Stravinsky is another composer who explored the idea of compositional layers early in his career. The opening of the Rite of Spring and in fact, the entire Part One, is a textbook example of compositional layers. (Part Two is much more linear.) It is also very effective and some of my favorite music! I have always felt, however, that the reason Stravinsky abandoned this approach was not because he had to escape through a back window, and not because of World War I and the fact he was broke, but because he saw the limitations of this approach both structurally and expressively.
One of the most interesting parts of this phenomenon deals with popular music. Popular music has always been rhythmic, but since the emergence of rock and the infusion of blues and other African influences, the music has adopted a more ethnic cultural outlook. Music in Western countries generally tends to be well integrated, with melody, harmony, and rhythm working together as a whole. Music in much of the rest of the world tends to be set up as a vehicle for individual expression set against a rather static and unchanging background. This could be a drone, a repeating rhythm or pattern, or a combination of the two. Popular music genres seem to be adopting this modal more and more. Vocal lines and solos are where all the expression is; the instrumental parts are the big bad unchanging world. This is a huge exaggeration, of course, but it seems to be one of the common and most successful answers to the problem of creating music with sound and not notes. And the music is even more rhythmic today. Hip-hop has become an art of sound collage. Of course, pop music always has words. There is never any doubt what it is about.
The drawback is that instrumental music is increasingly being pushed into the background. On one hand this has led to some very imaginative music for TV and Film, but on the other, it has led to some less than thrilling attempts at Classical music.
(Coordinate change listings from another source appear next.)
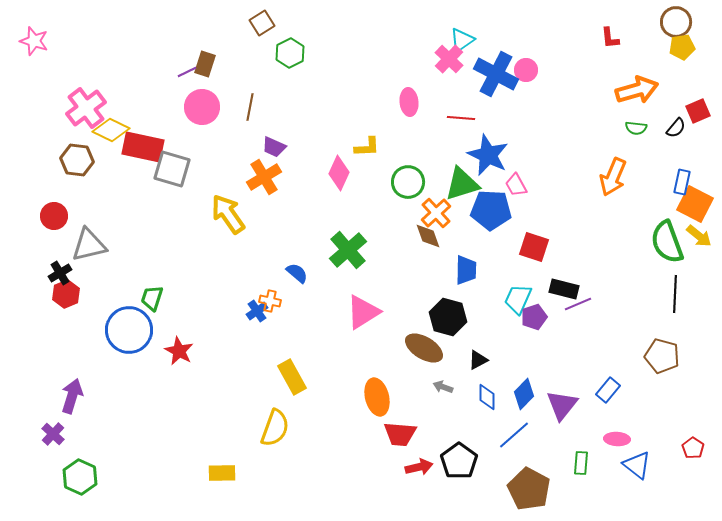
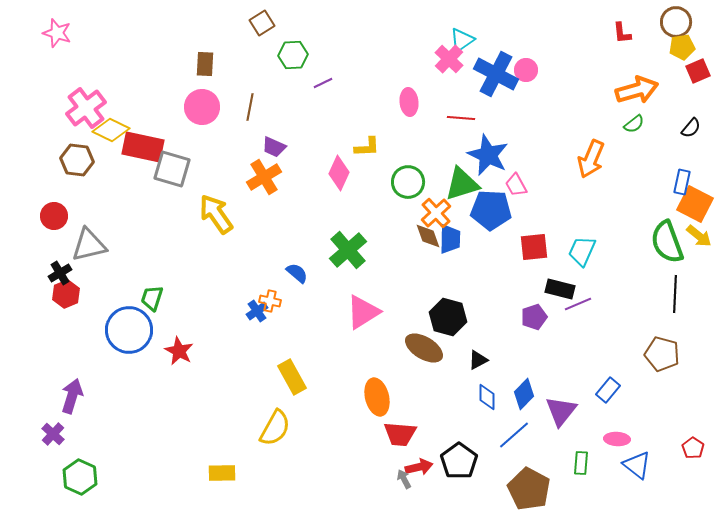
red L-shape at (610, 38): moved 12 px right, 5 px up
pink star at (34, 41): moved 23 px right, 8 px up
green hexagon at (290, 53): moved 3 px right, 2 px down; rotated 24 degrees clockwise
brown rectangle at (205, 64): rotated 15 degrees counterclockwise
purple line at (187, 72): moved 136 px right, 11 px down
red square at (698, 111): moved 40 px up
green semicircle at (636, 128): moved 2 px left, 4 px up; rotated 45 degrees counterclockwise
black semicircle at (676, 128): moved 15 px right
orange arrow at (613, 177): moved 22 px left, 18 px up
yellow arrow at (228, 214): moved 12 px left
red square at (534, 247): rotated 24 degrees counterclockwise
blue trapezoid at (466, 270): moved 16 px left, 31 px up
black rectangle at (564, 289): moved 4 px left
cyan trapezoid at (518, 299): moved 64 px right, 48 px up
brown pentagon at (662, 356): moved 2 px up
gray arrow at (443, 387): moved 39 px left, 92 px down; rotated 42 degrees clockwise
purple triangle at (562, 405): moved 1 px left, 6 px down
yellow semicircle at (275, 428): rotated 9 degrees clockwise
New sound-based Classical music does well when it has an exciting soloist grabbing the audience’s attention, and has had success with new opera, dance, and video, but it is struggling getting its audience to pay attention to sound-based instrumental music in its own right. I don’t have an answer for this. But it would be a good idea for a composer to remember that a sound collage is exactly what the audience hears everyday when they step outside. In order to get an audience’s attention these days, composers must have something in the foreground. If not a soloist, or even a melody, then at least something front and center – electronics, whale songs, video, dance or some other “hook!” Otherwise, to the audience, the music sounds just like their real world and there is no reason to listen.